Inwestycje na razie są ciągnięte przez wybrane sektory, prawdopodobnie mieszkaniowe, inwestycje przedsiębiorstw, których poprawa była widoczna już w danych o przedsiębiorstwach niefinansowych. Problemem pozostają inwestycje publiczne, tu jednak nie zanosi się na przełom w najbliższych miesiącach, KPO w dalszym ciągu zawieszone, samorządy w pierwszych trzech kwartałach roku pozostają na minusie, więc na razie czekamy".
Alior Bank
"Dane o krajowym PKB za III kwartał zaskoczyły pozytywnie. Wzrost o 5,3 proc. rdr jest jeszcze mocniejszy niż całkiem niezły pierwszy szacunek 5,1 proc. rdr. Dane odsezonowane pokazują solidne przyspieszenie ożywienia o 2,3 proc. kdk, wobec wzrostu o 1,8 proc. kdk w II kwartale. Wzrost PKB w ujęciu rdr napędzał popyt krajowy, w tym: konsumpcja prywatna (raczej bez zaskoczeń), inwestycje w środki trwałe (pozytywna niespodzianka) oraz przyrost zapasów (drugi kwartał z rzędu b. mocnej kontrybucji). Eksport netto natomiast, podobnie jak poprzednich kwartałach br., negatywnie kontrybuował do PKB. Po tak dobrym odczycie PKB za 3 kwartał oraz wobec pozytywnych danych miesięcznych z początku IV kwartału pomimo pogarszającej się sytuacji epidemicznej, widzimy potencjał do wzrostu PKB w całym 2021 o ok. 5,3 proc."
ING
"PKB w III kw. '21 +5,3 proc. rdr, kdk widać nawet przyśpieszenie (2,3 proc. vs 1,8 proc. w II kw. '21), bo pracują dwa silniki-przemysł i usługi. Polska radzi sobie najlepiej w regionie. W 2022 lekkie spowolnienie do 4,5 proc. rdr, z powodu szoku inflacyjnego, ale zakładamy nowe impulsy fiskalne w 22-23 roku".
mBank
"Spora pozytywna niespodzianka na PKB. III kw. przyniósł wzrost o 5,3 proc. rdr, czyli lepiej niż wskazywał szybki szacunek (5,1 proc. rdr). Źródłem zaskoczenia w pierwszej kolejności inwestycje.
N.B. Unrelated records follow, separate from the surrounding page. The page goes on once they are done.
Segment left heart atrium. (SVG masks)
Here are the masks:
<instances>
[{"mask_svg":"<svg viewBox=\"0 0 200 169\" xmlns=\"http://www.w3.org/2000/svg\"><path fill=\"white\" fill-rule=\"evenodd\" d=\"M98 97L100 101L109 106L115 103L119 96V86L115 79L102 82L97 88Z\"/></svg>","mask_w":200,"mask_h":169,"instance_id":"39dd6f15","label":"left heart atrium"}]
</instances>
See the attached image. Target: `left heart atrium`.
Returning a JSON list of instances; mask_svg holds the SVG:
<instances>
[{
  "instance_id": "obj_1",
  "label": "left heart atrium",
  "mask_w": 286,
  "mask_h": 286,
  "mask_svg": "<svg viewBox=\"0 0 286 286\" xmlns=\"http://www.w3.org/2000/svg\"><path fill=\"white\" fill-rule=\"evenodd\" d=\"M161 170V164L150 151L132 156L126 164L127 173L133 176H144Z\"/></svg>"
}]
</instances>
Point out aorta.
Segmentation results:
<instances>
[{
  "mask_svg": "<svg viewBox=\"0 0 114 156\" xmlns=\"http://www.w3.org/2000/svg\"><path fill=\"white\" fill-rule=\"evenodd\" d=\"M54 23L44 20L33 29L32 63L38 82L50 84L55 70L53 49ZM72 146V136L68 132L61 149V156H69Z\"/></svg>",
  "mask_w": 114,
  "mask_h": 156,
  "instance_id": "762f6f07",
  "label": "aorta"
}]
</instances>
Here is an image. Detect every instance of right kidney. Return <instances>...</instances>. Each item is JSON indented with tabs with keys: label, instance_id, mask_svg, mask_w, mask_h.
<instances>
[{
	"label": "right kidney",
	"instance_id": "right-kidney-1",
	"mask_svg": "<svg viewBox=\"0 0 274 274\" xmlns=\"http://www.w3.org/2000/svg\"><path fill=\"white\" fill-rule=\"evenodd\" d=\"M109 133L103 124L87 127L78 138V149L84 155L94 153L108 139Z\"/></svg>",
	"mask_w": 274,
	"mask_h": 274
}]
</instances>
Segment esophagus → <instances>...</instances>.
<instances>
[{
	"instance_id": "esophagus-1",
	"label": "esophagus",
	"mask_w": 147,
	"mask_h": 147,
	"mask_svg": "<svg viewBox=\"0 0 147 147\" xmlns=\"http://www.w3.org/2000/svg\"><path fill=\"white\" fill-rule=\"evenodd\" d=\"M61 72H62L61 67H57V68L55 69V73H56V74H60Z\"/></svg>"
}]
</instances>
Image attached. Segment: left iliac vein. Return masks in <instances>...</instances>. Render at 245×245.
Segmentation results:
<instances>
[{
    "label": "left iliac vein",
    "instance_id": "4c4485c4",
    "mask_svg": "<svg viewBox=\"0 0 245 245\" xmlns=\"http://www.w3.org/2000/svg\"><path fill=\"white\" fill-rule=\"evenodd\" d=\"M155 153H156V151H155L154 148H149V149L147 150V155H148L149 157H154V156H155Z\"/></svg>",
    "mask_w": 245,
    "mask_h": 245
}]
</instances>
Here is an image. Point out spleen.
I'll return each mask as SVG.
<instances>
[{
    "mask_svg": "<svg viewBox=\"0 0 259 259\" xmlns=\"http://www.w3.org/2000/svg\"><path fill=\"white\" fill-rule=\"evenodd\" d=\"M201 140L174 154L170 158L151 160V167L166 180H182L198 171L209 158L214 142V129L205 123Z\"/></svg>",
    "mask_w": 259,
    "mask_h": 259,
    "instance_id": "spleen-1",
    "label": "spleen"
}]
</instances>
Całkiem nieźle też konsumpcja (4,7 proc. rdr, już blisko przed-pandemicznego trendu). I nie wspomnieliśmy jeszcze o drugim źródle zaskoczenia, czyli zapasach, które dodały 3,7 pkt. proc. do wzrostu PKB".
Urszula Kryńska, PKO BP
"Dane potwierdziły to, że aktywność gospodarcza w III kw. była bardzo dobra. To co nas zaskoczyło, to bardzo silne inwestycje, 9,3 proc. rdr. Mieliśmy też bardzo duży wkład zapasów do wzrostu, w tym wypadku mieliśmy wzrost zapasów fundamentalnych, związanych z tym, że braki komponentów sprawiają, że firmy kupują na zapas bo boją się, że nie będą mogły realizować później zamówień. Nasza prognoza PKB na cały 2021 r. zakłada wzrost o 5,3 proc. Nie zmieniamy jej po dzisiejszym odczycie".